The passage confused me because I couldn't understand why the author was talking about himself in the third person. I had long assumed the two William Whytes—William F. and William H.—were the same. When I realized my mistake, the first thing I felt was relief.

Why relief? William F. Whyte's work is not always careful, but it's generally more textured than the broad strokes found in this book. The Organization Man is billed as "the first complete study of a way of life that many Americans are now leading ... life under the protection of the big organization" (back cover). Like any "study" of millions of people, this one relies on a combination of broad statistics and narrow anecdote. It attempts to characterize changes in education, jobs, careers, mobility, and teamwork as emanating from the shift toward large organizations and their ethos. Oddly, these discussions seem oblivious to other changes that affect the above: the shift from agricultural to industrial and service work; the impact of the automobile; the GI Bill and the broadening of the university system to serve the needs of a far more diverse set of students; the postwar boom.

As you might expect, William H. Whyte has a deeply (small-c) conservative understanding of how things ought to be, and his broad sketch of organizational impact in the US seems to look back constantly to prewar America as a guide: a time when people were stubbornly independent, created and lived in solid multigenerational communities, and studied subjects without regard to vocation. That is, although he doesn't put things in this way, he looks back to a more predominantly agrarian US that had not yet taken on a leadership role in the world.
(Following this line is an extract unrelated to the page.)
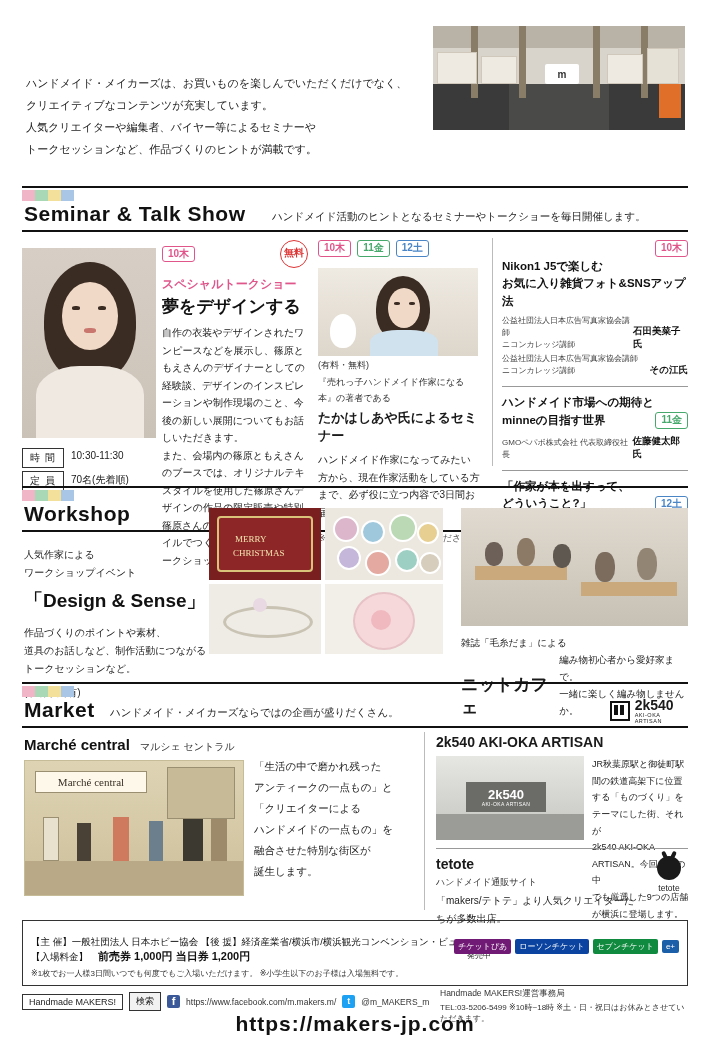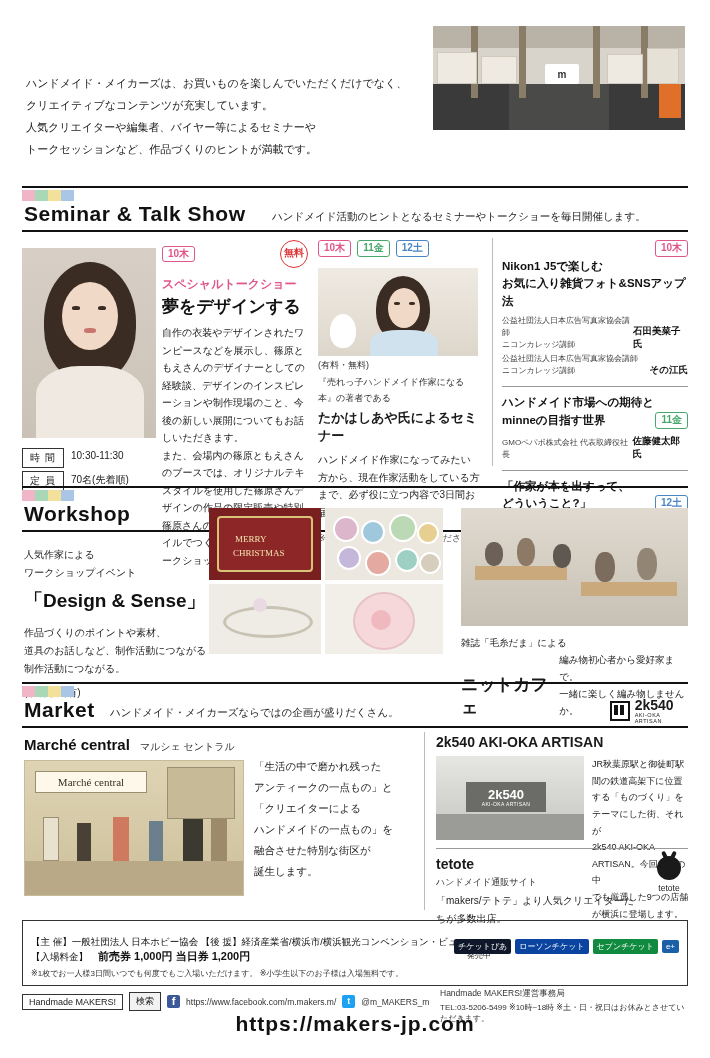"どういうこと?」" div { align-items: none -> center }
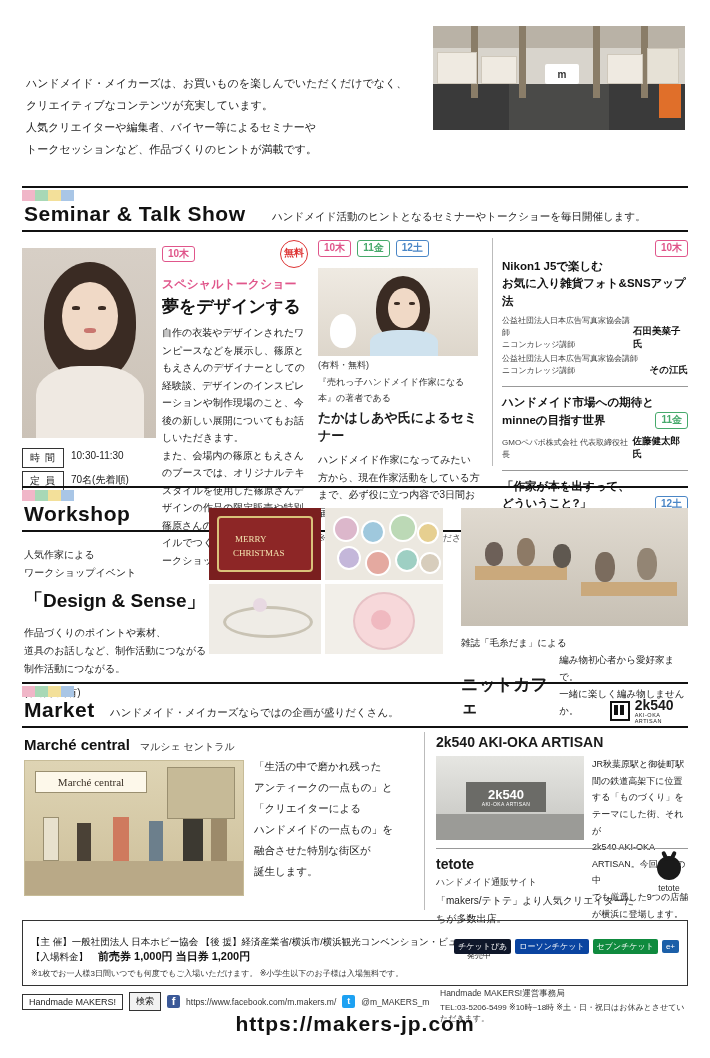"制作活動につながる。" div.ws-caption { text: 制作活動につながる -> トークセッションなど }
This essential change in the US' geopolitical standing—and in the source of its wealth—seems not to factor into his analysis at all.

In that context, I did find the take on universities to be interesting. Whyte notes that "Each June since the war, commencement speakers have been announcing that at last the humanities are coming back, and each fall more and more students enroll in something else," specifically vocational work (by which Whyte means engineering and business) (p.87). In particular,
look what's happened to English. Now it is becoming 'Communication Skills,' and in what is called an interdisciplinary effort everybody from the engineers to applied psychologists are muscling in. In some cases, Michigan State, for example, they not only have whole departments of communication but have made it the center of required under-class courses. In others, it has been made the heart of a vocational training in advertising and journalistic research. (pp.102-103).
He cites Drucker as saying that English, particularly writing poetry or short stories, is potentially the most important vocational course. But
That English is being slighted by business and students alike does not speak well of business. But neither does it speak well of English departments. They are right to recoil from justifying English on the narrow grounds of immediate utility, as better report writing and the like. But one can recoil too far. In so resisting the vocationalizing of English, they have contributed to it. If technicians of 'business writing' and the psychologists have been able to denature English into a 'communication' science, it is because the greater relevance of English has been left undrawn. (p.108)
Whyte finishes with a wan defense of English as providing universals but insufficiently addressing the particulars. This line of argument, nearly 60 years old, is still being deployed, and to just as little effect.

I stopped reading this book at Ch.22 (out of 29 chapters). Maybe I'll get back to it, but I doubt it. It's perhaps useful for understanding historical context, but I didn't find it to be intrinsically useful for understanding these societal changes per se.